Dittrichia graveolens growing at the edge of a salt marsh where the species was first observed in California (Alviso). (photo credit: Nicky Lustenhouwer)

Unexpected challenges. Our biggest challenge was dealing with the geographic bias in species occurrence records that are readily available, a very familiar problem in niche modelling. One way we mitigated this issue (apart from accounting for it in our models as much as possible) was by investing a lot of time in collecting extra occurrence records in under-sampled areas, from all kinds of data sources such as small botanical journals in local languages, old floras that the library had shipped over for me, and local databases. In the end about a quarter of our data points came from outside the Global Biodiversity Information Facility (GBIF – the major database for open biodiversity data). What I enjoyed most was directly contacting local experts in countries where we had minimal data, and these local experts provided a wealth of interesting anecdotes about their experience with this species in its recently expanded range.
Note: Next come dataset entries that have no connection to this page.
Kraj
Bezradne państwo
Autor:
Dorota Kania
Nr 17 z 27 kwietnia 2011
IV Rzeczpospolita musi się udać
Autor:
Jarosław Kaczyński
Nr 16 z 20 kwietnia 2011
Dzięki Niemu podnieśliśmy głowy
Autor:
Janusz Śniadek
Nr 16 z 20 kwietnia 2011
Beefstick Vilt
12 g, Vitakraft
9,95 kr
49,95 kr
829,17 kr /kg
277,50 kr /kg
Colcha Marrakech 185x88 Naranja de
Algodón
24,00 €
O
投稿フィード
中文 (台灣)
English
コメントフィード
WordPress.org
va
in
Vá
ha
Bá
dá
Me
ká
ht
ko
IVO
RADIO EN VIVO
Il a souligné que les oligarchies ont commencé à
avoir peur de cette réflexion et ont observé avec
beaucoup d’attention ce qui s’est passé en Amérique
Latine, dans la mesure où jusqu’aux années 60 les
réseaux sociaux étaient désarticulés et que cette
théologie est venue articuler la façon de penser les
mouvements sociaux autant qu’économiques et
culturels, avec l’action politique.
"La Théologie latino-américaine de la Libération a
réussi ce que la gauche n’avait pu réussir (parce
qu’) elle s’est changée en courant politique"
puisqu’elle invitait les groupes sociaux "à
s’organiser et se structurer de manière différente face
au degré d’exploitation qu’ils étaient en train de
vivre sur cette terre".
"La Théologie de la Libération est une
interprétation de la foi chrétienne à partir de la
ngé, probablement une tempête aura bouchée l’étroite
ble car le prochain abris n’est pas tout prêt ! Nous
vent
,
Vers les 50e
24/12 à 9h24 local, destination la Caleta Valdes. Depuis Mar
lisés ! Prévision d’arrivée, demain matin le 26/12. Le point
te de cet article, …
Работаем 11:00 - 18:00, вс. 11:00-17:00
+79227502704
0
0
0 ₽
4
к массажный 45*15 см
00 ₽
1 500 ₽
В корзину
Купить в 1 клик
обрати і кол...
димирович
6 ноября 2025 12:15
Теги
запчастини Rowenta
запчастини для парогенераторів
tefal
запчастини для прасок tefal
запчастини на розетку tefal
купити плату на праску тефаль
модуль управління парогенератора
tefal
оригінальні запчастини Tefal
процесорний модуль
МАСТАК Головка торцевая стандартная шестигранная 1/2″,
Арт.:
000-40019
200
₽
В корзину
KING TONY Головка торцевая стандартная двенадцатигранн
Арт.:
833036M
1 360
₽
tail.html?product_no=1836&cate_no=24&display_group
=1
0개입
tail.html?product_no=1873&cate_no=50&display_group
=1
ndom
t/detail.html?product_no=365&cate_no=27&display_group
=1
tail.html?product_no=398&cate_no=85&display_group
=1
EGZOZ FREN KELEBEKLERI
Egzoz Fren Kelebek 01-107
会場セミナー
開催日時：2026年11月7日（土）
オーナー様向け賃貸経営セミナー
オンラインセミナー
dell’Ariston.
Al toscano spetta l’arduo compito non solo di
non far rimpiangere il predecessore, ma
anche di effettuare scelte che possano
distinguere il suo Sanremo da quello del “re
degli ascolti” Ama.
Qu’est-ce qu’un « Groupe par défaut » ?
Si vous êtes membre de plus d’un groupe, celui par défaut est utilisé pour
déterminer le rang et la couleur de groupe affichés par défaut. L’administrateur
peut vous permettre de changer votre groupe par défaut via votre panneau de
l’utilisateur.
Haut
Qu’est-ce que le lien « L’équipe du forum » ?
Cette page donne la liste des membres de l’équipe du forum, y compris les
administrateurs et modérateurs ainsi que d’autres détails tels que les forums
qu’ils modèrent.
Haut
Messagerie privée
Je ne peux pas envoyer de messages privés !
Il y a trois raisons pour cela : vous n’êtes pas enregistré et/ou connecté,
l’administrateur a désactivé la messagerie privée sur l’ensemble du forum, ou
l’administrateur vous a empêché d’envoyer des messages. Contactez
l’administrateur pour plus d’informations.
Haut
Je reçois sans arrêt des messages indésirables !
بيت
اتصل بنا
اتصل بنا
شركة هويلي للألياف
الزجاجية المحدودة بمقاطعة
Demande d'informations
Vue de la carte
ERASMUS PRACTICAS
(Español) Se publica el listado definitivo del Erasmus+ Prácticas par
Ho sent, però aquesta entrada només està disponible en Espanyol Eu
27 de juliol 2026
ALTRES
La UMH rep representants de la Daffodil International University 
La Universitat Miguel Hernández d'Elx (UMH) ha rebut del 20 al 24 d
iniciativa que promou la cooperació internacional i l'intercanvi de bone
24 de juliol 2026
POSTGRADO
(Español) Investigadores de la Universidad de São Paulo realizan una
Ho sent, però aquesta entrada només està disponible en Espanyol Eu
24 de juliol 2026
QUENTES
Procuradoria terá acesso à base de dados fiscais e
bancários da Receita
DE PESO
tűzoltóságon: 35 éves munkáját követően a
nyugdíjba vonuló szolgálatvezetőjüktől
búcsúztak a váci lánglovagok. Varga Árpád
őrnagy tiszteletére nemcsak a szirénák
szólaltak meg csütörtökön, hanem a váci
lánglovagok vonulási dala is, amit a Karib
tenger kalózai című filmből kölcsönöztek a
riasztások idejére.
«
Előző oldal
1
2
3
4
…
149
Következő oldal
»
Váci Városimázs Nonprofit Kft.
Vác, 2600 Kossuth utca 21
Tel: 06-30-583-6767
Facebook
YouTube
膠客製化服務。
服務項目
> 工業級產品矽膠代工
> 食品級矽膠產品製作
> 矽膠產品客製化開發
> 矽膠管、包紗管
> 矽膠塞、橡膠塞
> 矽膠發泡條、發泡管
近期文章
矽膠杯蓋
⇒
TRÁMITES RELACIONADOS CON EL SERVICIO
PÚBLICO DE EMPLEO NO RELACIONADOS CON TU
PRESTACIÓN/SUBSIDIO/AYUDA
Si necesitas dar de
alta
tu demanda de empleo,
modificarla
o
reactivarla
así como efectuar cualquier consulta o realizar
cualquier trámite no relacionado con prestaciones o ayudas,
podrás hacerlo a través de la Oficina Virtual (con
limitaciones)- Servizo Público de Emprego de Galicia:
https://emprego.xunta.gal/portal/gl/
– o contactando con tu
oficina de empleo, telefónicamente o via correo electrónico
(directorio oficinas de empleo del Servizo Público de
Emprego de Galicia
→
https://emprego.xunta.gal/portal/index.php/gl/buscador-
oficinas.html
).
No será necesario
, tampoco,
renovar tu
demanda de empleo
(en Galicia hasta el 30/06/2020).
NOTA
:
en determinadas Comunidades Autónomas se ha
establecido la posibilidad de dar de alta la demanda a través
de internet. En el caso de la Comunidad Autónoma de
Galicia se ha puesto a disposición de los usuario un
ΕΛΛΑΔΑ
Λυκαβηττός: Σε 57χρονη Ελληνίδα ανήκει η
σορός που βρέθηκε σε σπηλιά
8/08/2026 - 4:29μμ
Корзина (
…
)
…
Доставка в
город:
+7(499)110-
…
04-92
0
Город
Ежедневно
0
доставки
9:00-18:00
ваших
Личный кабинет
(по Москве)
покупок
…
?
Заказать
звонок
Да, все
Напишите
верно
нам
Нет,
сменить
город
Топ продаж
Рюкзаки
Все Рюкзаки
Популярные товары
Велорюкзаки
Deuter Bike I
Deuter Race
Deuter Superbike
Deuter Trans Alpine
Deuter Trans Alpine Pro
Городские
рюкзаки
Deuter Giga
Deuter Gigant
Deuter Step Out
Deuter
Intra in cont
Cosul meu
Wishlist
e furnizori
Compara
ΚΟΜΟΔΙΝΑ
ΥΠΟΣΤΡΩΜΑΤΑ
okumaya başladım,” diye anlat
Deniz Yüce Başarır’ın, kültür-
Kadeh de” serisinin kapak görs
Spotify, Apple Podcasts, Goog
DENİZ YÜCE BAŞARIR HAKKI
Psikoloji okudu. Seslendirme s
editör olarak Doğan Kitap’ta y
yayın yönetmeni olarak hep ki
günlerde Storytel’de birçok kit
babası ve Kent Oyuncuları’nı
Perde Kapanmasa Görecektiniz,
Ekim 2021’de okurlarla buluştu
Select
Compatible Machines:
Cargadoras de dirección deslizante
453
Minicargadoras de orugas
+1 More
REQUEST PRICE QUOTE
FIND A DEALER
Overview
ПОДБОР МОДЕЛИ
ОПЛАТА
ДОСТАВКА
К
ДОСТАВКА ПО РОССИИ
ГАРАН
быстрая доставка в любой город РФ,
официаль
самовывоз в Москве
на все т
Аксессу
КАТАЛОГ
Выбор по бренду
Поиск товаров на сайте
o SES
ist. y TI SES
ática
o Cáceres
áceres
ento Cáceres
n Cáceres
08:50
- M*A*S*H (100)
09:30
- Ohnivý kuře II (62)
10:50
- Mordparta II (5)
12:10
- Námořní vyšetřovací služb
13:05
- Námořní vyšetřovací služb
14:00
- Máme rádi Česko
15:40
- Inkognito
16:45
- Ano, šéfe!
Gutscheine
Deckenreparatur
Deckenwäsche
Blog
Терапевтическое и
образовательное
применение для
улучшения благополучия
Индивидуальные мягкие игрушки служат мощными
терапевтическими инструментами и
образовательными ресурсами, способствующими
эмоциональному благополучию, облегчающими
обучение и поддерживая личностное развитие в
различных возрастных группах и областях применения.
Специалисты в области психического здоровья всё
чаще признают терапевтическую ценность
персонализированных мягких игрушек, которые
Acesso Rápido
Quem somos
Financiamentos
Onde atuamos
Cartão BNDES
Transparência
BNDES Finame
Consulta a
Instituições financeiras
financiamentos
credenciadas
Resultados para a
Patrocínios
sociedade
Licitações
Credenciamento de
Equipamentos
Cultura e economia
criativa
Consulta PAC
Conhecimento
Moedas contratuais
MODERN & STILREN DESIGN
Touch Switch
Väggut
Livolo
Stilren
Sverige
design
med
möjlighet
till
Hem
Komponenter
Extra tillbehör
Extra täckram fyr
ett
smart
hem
Next steps. I will continue to collaborate with my colleagues in Santa Cruz, as we are writing up a series of greenhouse experiments and genomics work to investigate evolutionary changes during both the native range expansion of D. graveolens and the invasion in California. I am very excited to be able to compare a native and exotic range expansion scenario in the same species but against different backgrounds of genetic diversity, gene flow from the historic native range, and environmental gradients. We are for example studying how plant height, seed traits, and phenology shift from core to edge in each range.

If you could study any organism on Earth, what would it be? A plant that grows somewhere beautiful, like an arctic species – everyone always makes fun of me for picking study organisms that thrive in the most human-disturbed environments (both Dittrichia and Ischnura elegans do). During my PhD in Switzerland, I spent all my time on highway parking lots instead of in alpine meadows!